The VUV-sensitive SiPM 1828 was connected and the chamber and closed up. In a dark environment, the noise from the pre-amp is present but SiPM signals are still clearly visible underneath this. These signals peak at ~1mV, indicating they are single-PE signals and there weren't many noticeable larger SiPM signals to indicate multiple-PE signals were present. Though there is still a small light leak, this is reduced. There is also a small vacuum leak which is expected to be in the same location. We can hence confirm that the light leak that was present before the cleaning is no longer such a problem. This was probably fixed by tightening the connections around the chamber.
The lamp fan was moved to the same outlet as the readout electronics and switched on to determine whether the noise that was present from this source was still a problem for the readout. The fan introduced no new noise so either the noise was solved through common grounding or moving the cables may have eliminated it. Switching on the lamp with the slits closed also introduced no new noise or significantly more multiple-PE signals.
The chamber was pumped down with the cables and SiPMs inside to determine their effect on the vacuum and the vacuum's effect on the signals. Minimum operating pressure of 10^-3mbar was reached without issue within 30 minutes. Wiping the cables with isopropanol is fine for now to keep a clean enough environment for the pump. The vacuum pump exacerbated the noise from the pre-amp a little when turned on. This may be due to the vibrations of the pump on the table itself which moves some wires. There are some interesting-shaped signals when the pump is still ramping up to 1500Hz, but this is not a problem for the signal readouts afterwards.

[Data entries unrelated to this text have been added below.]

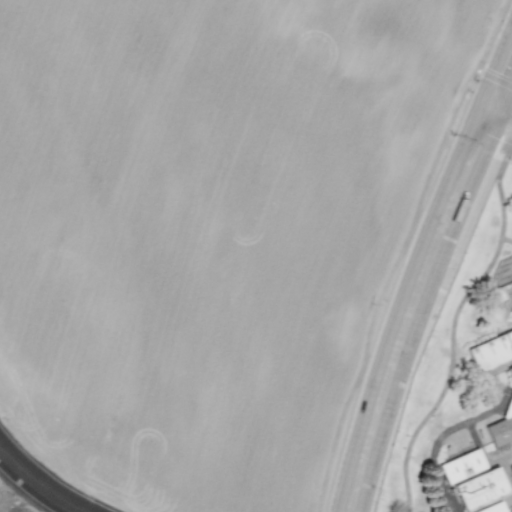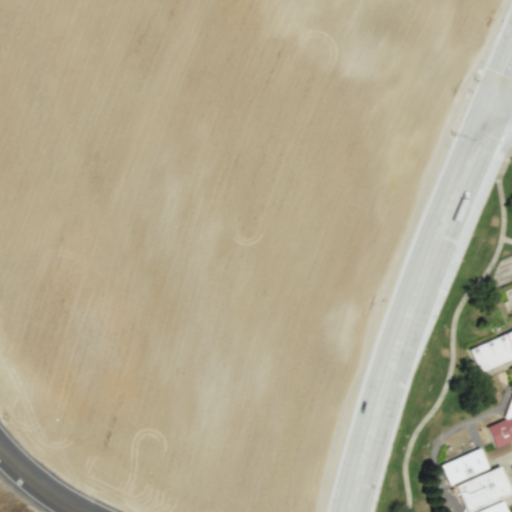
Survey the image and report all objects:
street lamp: (476, 78)
traffic signals: (510, 78)
road: (504, 92)
road: (504, 116)
traffic signals: (487, 134)
street lamp: (449, 138)
building: (509, 296)
street lamp: (372, 302)
road: (413, 309)
building: (490, 351)
building: (502, 421)
street lamp: (405, 435)
road: (433, 448)
building: (460, 466)
road: (39, 483)
building: (479, 489)
building: (491, 508)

The pre-amp is currently not producing any amplification of the signal. This is adjustable through the resistor values which still need to be balanced, and an amplifier board will also be connected. This resistor is placed in a feedback position in order to control this amplification. However, the amplification currently acts on the current, which is later converted into a voltage signal. The Zurich group have sent us a spare board from their setup which utilizes a transimpedence amplifier. This works by converting the signal first into a voltage output and then amplifying it. A drawback is that it also flips the signal to a negative pulse. This should not be an issue as the digitiser ordered should be able to handle both positive and negative pulses. If it does matter, however, it is simple to flip the signal again to create positive pulses. This will be investigated in future, but for now, there is an observable single-PE signal from inside the vacuum with the lamp on and slits closed.